Lamarckism
A discredited theory of evolution developed by French biologist Jean-Baptiste Pierre Antoine de Monet, Chevalier de Lamarck in the 19th century. Lamarckism holds that traits acquired (or diminished) during the lifetime of an organism can be passed to its offspring. Lamarck based his on two observations considered to be true in his day:
- Use and disuse - Individuals lose characteristics they do not require and develop those which are useful.
- Inheritance of acquired traits - Individuals inherit the acquired traits of their ancestors.
Examples include: the stretching by giraffes to reach leaves leads to offspring with longer necks; strengthening of muscles in a blacksmith's arm leads to sons with like muscular development.
With this in mind, Lamarck developed two laws:
- In every animal which has not passed the limit of its development, a more frequent and continuous use of any organ gradually strengthens, develops and enlarges that organ, and gives it a power proportional to the length of time it has been so used; while the permanent disuse of any organ imperceptibly weakens and deteriorates it, and progressively diminishes its functional capacity, until it finally disappears.

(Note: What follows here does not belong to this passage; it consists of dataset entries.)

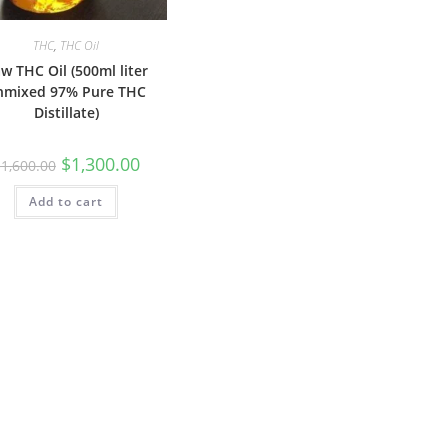
THC
,
THC Oil
w THC Oil (500ml liter
nmixed 97% Pure THC
Distillate)
$
1,300.00
$
1,600.00
Add to cart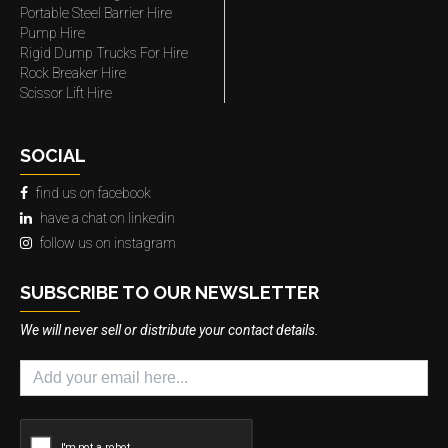
Portable Steel Barrier Hire
Pump Hire
Rigid Dump Trucks For Hire
Rock Breaker Hire
Scissor Lift Hire
SOCIAL
find us on facebook
have a chat on linkedin
follow us on instagram
SUBSCRIBE TO OUR NEWSLETTER
We will never sell or distribute your contact details.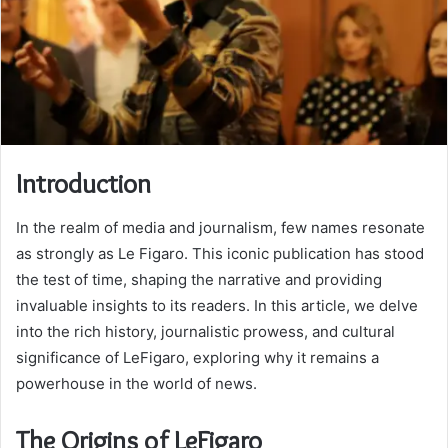
Introduction
In the realm of media and journalism, few names resonate
as strongly as Le Figaro. This iconic publication has stood
the test of time, shaping the narrative and providing
invaluable insights to its readers. In this article, we delve
into the rich history, journalistic prowess, and cultural
significance of LeFigaro, exploring why it remains a
powerhouse in the world of news.
The Origins of LeFigaro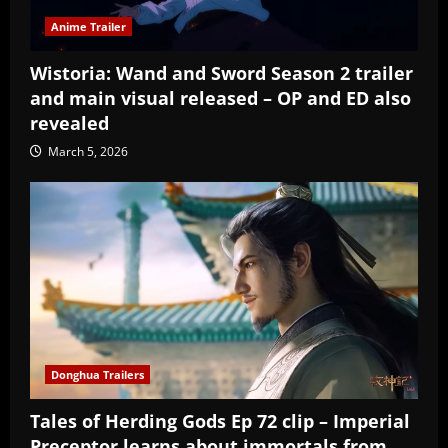
Anime Trailer
Wistoria: Wand and Sword Season 2 trailer
and main visual released – OP and ED also
revealed
March 5, 2026
Donghua Trailers
Tales of Herding Gods Ep 72 clip – Imperial
Preceptor learns about immortals from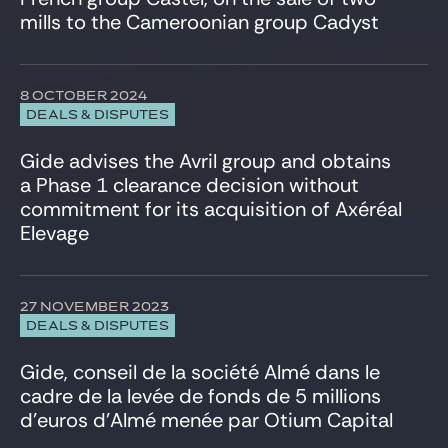
Venture & Growth Tech
mills to the Cameroonian group Cadyst
8 OCTOBER 2024
DEALS & DISPUTES
Gide advises the Avril group and obtains
a Phase 1 clearance decision without
commitment for its acquisition of Axéréal
Elevage
27 NOVEMBER 2023
DEALS & DISPUTES
Gide, conseil de la société Almé dans le
cadre de la levée de fonds de 5 millions
d’euros d’Almé menée par Otium Capital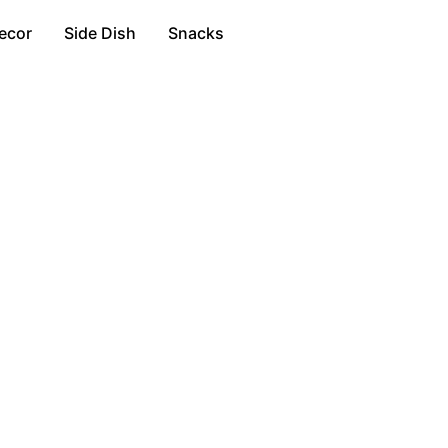
ecor
Side Dish
Snacks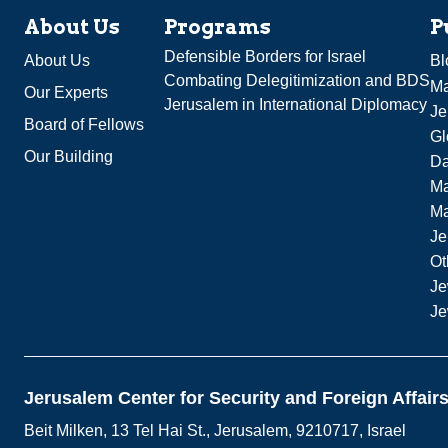
About Us
Programs
P
Defensible Borders for Israel
About Us
Bl
Combating Delegitimization and BDS
Ma
Our Experts
Jerusalem in International Diplomacy
Je
Board of Fellows
Gl
Our Building
Da
Ma
M
Je
Ot
Je
Je
Jerusalem Center for Security and Foreign Affair
Beit Milken, 13 Tel Hai St., Jerusalem, 9210717, Israel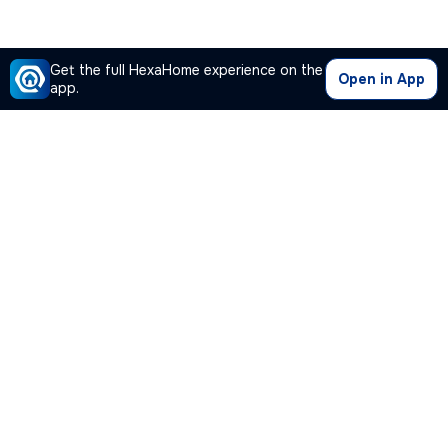
Get the full HexaHome experience on the
Open in App
app.
Our Company
Quick Links
Premium Plan
Popular Calculators
Popular Cities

- All the acquisitions or losses wrought by nature on individuals, through the influence of the environment in which their race has long been placed, and hence through the influence of the predominant use or permanent disuse of any organ; all these are preserved by reproduction to the new individuals which arise, provided that the acquired modifications are common to both sexes, or at least to the individuals which produce the young
Thus, a change in environment brings about change in "needs" (
besoins), brings change in behavior, brings change in organ usage and development, brings change in form over time — and thus transmutation of the species.